Словаки в вагоне перестали ругаться; три пары равнодушных глаз уставились сверху на Томана. Изможденный пленный обрушил на него поток непонятных венгерских ругательств, звучавших злобно.
Бауэр, как бы выражая волю всего вагона — здесь сегодня уже не ждали Томана, — добивался от приятеля, почему тот так странно выглядит:
— Что с тобой случилось?
— Что с вами? — спрашивали и другие.
Но Томан упрямо твердил:
— Ничего.
Зато он преувеличенно-дружески обращался к Бауэру, которому от этого в конце концов стало не по себе. Томан почувствовал это и еще более пал духом. Без всякой связи с предыдущим он вдруг принялся заверять Бауэра, что предпочитает спороть свои звезды и ехать с ним, в этом вагоне, как простой солдат. Стараясь уверить в этом всех, он тем чаще повторял это с каким-то упорством отчаяния, чем более сам понимал несерьезность своих слов. Наконец он замолчал, и надолго.
А потом, резко вздрогнув, проговорил в свое извинение:
— Ах, да ведь я нездоров.
Тогда Бауэр и его товарищи с сердечной теплотой предложили Томану ехать с ними. Беранек даже вытер для него место на грязных нарах — таким жестом, словно косой взмахнул.
Но так как — они и сами это понимали — Томан все-таки не мог остаться у них в вагоне, то все вышли на перрон, чтобы погулять с ним хотя бы до отхода поезда; прогуливаясь, строили заведомо несбыточные планы о том, как они вместе будут жить в плену.
Томан вошел в свой вагон в последнюю минуту, решив замкнуться в себе от всего мира. Со всех сторон, изо всех углов уже темной теплушки навстречу ему поднялось молчание. Томан чувствовал, как оно обволакивает каждое его движение.
— И дело с концом! — поставил точку в этой торжествующей тишине старый Кршиж, скрытый в сумраке вагона.

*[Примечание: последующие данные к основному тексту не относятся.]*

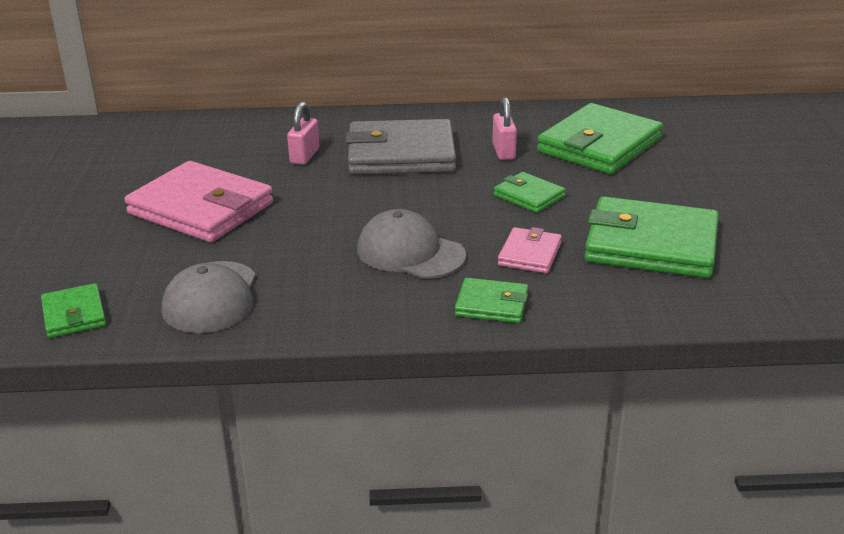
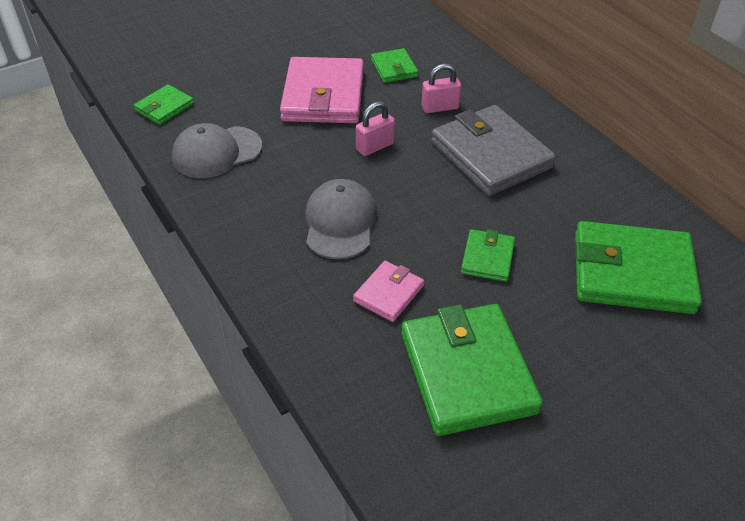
camera: 60 degrees right, 15 degrees up
(491, 305) = (296, 298): green wallet -> green wallet (394, 68)
(503, 151) = (555, 212): pink padlock -> pink padlock (375, 146)
(530, 254) = (389, 293): pink wallet -> pink wallet turned 45 degrees counterclockwise

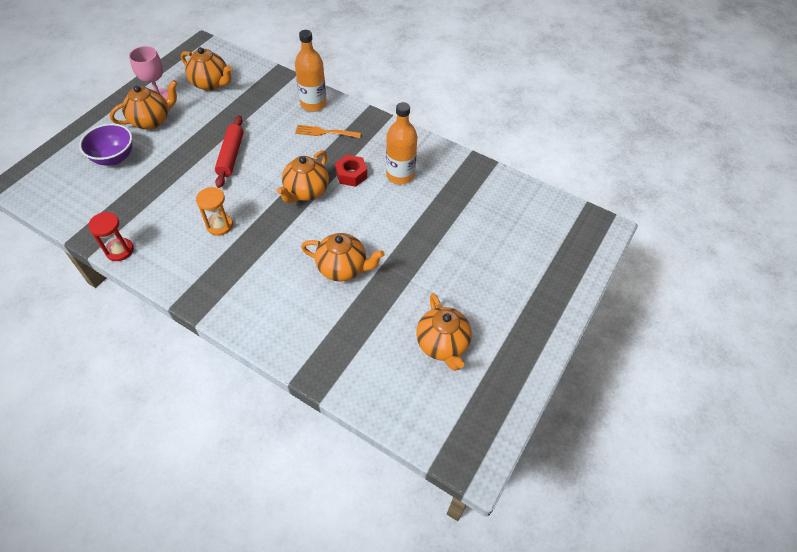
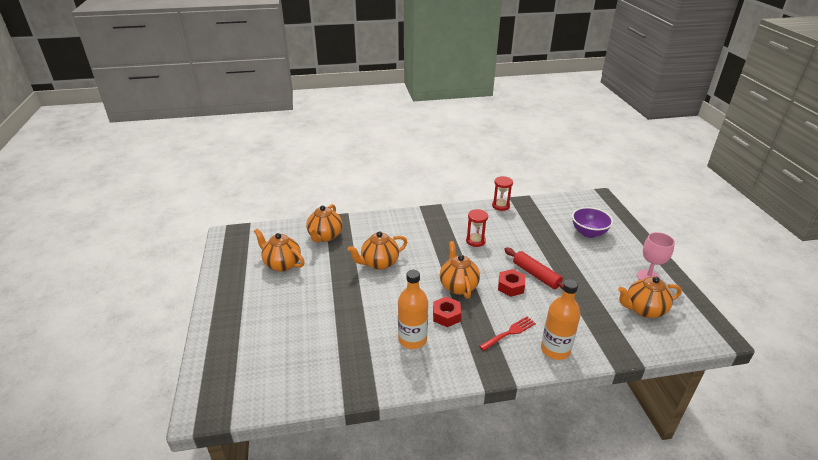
camera: 140 degrees right, 20 degrees down
(152, 121) = (617, 261): orange teapot -> orange teapot (325, 236)
(219, 225) = (475, 241): orange hourglass -> red hourglass
(267, 161) = (511, 286): none -> red nut
(325, 132) = (509, 333): orange fork -> red fork

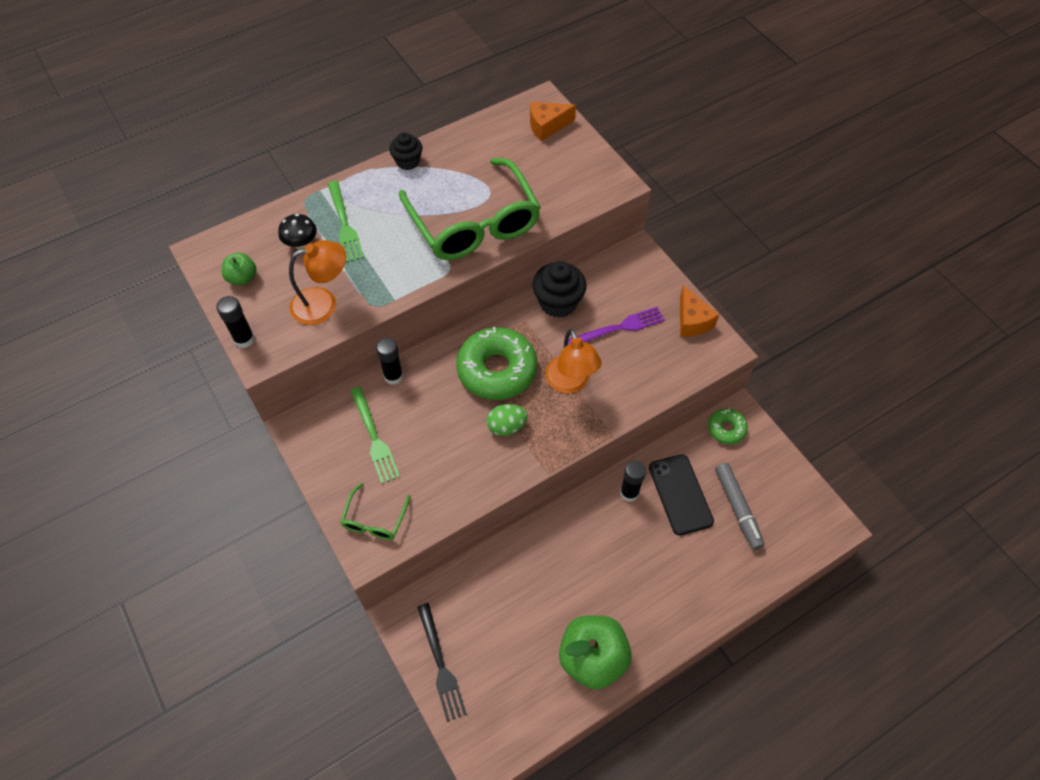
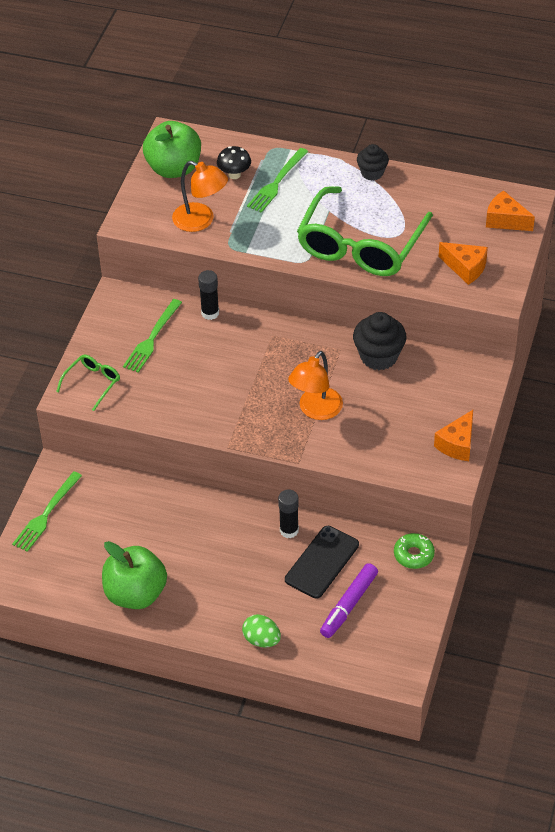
camera: 50 degrees right, 10 degrees down
(242, 278) = (174, 168): green apple -> green apple, size x1.96
(244, 339) = (130, 205): black glue stick -> none
(374, 520) = (93, 383): green glasses -> green glasses turned 150 degrees clockwise
(441, 665) = (46, 514): black fork -> green fork
(497, 370) = (279, 363): green donut -> none
(506, 426) = (239, 400): green egg -> green egg (261, 640)
(568, 181) = (465, 268): none -> orange cheese
(619, 328) = (398, 406): purple fork -> none
(737, 508) = (349, 605): grey marker -> purple marker

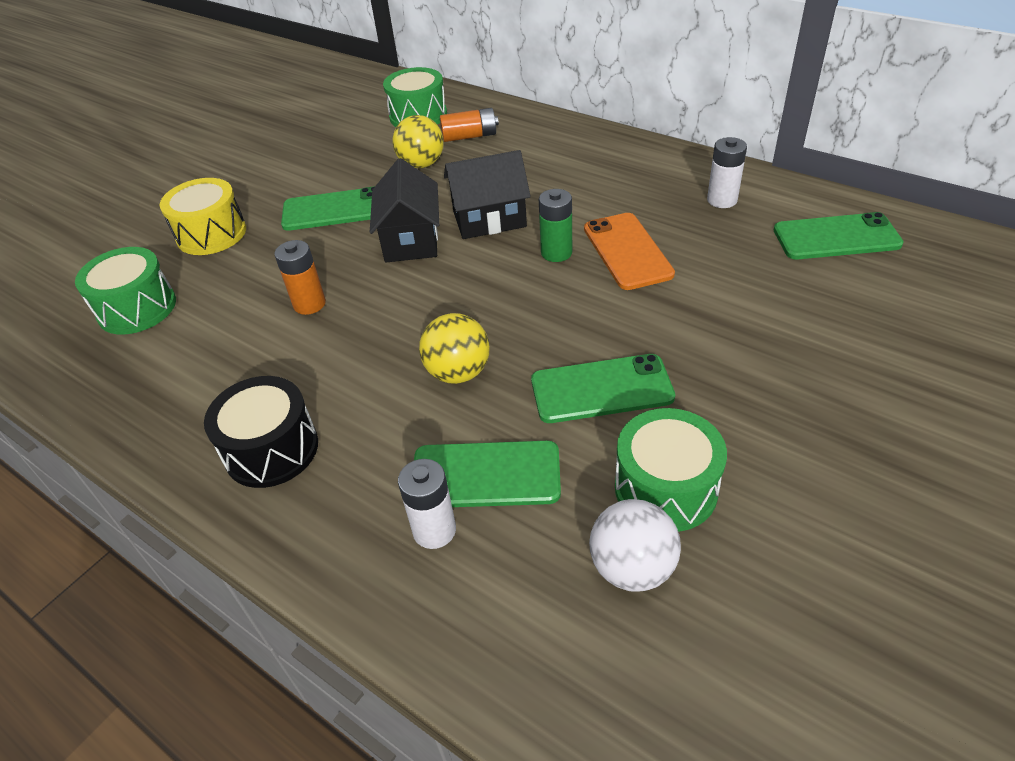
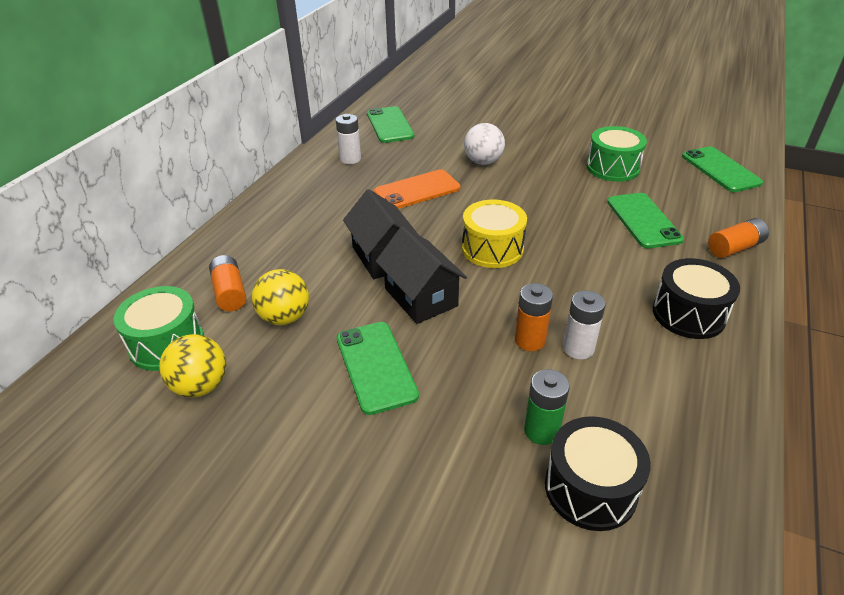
camera: 105 degrees left, 5 degrees down
(137, 308) = (590, 488): green drum -> black drum
(211, 234) = (437, 472): yellow drum -> yellow drum (492, 249)
(372, 573) = (734, 248): none -> orange battery
(411, 240) = (421, 297): black house -> black house turned 75 degrees clockwise
(434, 530) = (692, 232): white battery -> white battery (578, 348)
(458, 373) = (569, 243): yellow ball -> yellow ball (201, 386)
(556, 253) = (424, 219): green battery -> green battery (541, 431)
(601, 389) = (555, 190): green phone -> green phone (720, 169)
(632, 568) = (664, 174): white ball -> white ball (483, 162)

От его слов мороз пробежал по спине Томана. Он долго не мог уснуть, все прислушивался к незримой осаде, улавливая крадущиеся леденящие прикосновения враждебной темноты. Он понимал, что нервы его болезненно взвинчены, и сам себя называл тряпкой.
14
Какая лавина времени может вместиться в три только ночи! Какая лавина событий может завалить два только дня!
Когда на третий день люди оглянулись на покинутый берег — голова закружилась, Захлестнутые половодьем времени, слагающегося из обломков событий, они потеряли счет дням и забыли их последовательность.
Иозеф Беранек легко, без ропота, переносил невзгоды новых дней. Он ведь вырос среди невзгод. К тому же в самом трудном его поддерживала благосклонность доктора Мельча. Беранек сделался временным офицерским денщиком. Он подметал их вагон, чистил полой своей шинели их сапоги, бегал за папиросами и прочими покупками и каждое утро сливал воду на холеные руки Мельча. Он испытывал наслаждение, когда мог тянуться перед офицером и, переполняясь преданностью, ожидать небрежного приказа.